The Gospel of the Stranger
He looks like a man. The kind you pass at the market or see walking calmly past the church after Sunday mass. Your uncle swears they served together in the army. Your cousin’s friend says he once closed a deal with a sultan overseas. He is sophisticated. Charming. Equally fluent in science and scripture, in poetry and war. But he is not a man, though he wears the shape of one.
He has crossed deserts on foot and slipped over mountains in silence. He has walked frozen lakes where no wind speaks, and through jungles that swallowed whole armies. He has passed through towns so forgotten, even time stopped saying their names.

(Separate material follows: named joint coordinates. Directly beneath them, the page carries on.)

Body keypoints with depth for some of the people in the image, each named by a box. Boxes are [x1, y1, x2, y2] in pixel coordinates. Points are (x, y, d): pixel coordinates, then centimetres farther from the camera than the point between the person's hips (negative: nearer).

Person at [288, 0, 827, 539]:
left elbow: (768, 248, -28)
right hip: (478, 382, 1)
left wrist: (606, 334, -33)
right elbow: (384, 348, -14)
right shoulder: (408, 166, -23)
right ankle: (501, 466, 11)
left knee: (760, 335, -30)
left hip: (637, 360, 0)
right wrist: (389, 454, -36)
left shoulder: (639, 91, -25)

He has worn the skin of judges and generals. Of whores and priests.
He has passed through jails without chains, through courts without names.
With his knowledge, he elevates those who deal with him; he promises them endless riches, dominion over life and death, and the illusion of total control.
He helps build vast empires, uncover forbidden truths, raise temples that touch the sky; only to watch their rulers burn it all down, brick by brick, until nothing remains but ash and rivers of blood.
Some say he fought in every war.
Others say he started all of them.
He is no mere destroyer. The ground he scorches does not stay barren. Out of the ashes, men discover new hungers, and with their hungers, inventions. He whispers of fire, and from fire they learn iron. He speaks of absence, and in absence they imagine gods. He shows them ruin, and from ruin they draw law.
He gives freely, yet nothing he gives is without a price. For each revelation there is a silence, for each tool a wound, for each truth a burden no soul was meant to bear. He teaches not to comfort, but to sharpen. He elevates, but he does not save.
And sometimes I wonder if he wonders too; whether his purpose is only to unmake. For he has witnessed the flowers that grow in the cracks of his calamities. He has seen empires rise on the bones he left behind. Creation is not his aim, yet creation follows him as surely as carrion follows war. Perhaps that is why he smiles, on those rare occasions he loses. For in loss he is not ended, but multiplied.
He reveals the unknown but takes everything in return. He speaks in riddles or not at all.
There are whispers of him in every language spoken by men. He has no home yet feels familiar wherever he appears.
Some seek him out, but he is not to be summoned, not to be found.
Wherever men speak of revenge, conquest, gold, or glory; he is already there.
He takes no pride in his admirers, nor pleasure in their devotion.
But he thrives in the slow, unseen undoing of those who believe they stand apart.
He is not interested in loyalty, only in influence.
A silent partner. A patient investor.
He slips past judgment. He feeds on ambiguity.
I have seen him.
And I know you have too.
He changes faces like the wind shifts in the dusk.
So do not speak his name:
it is never the one he’ll use tomorrow.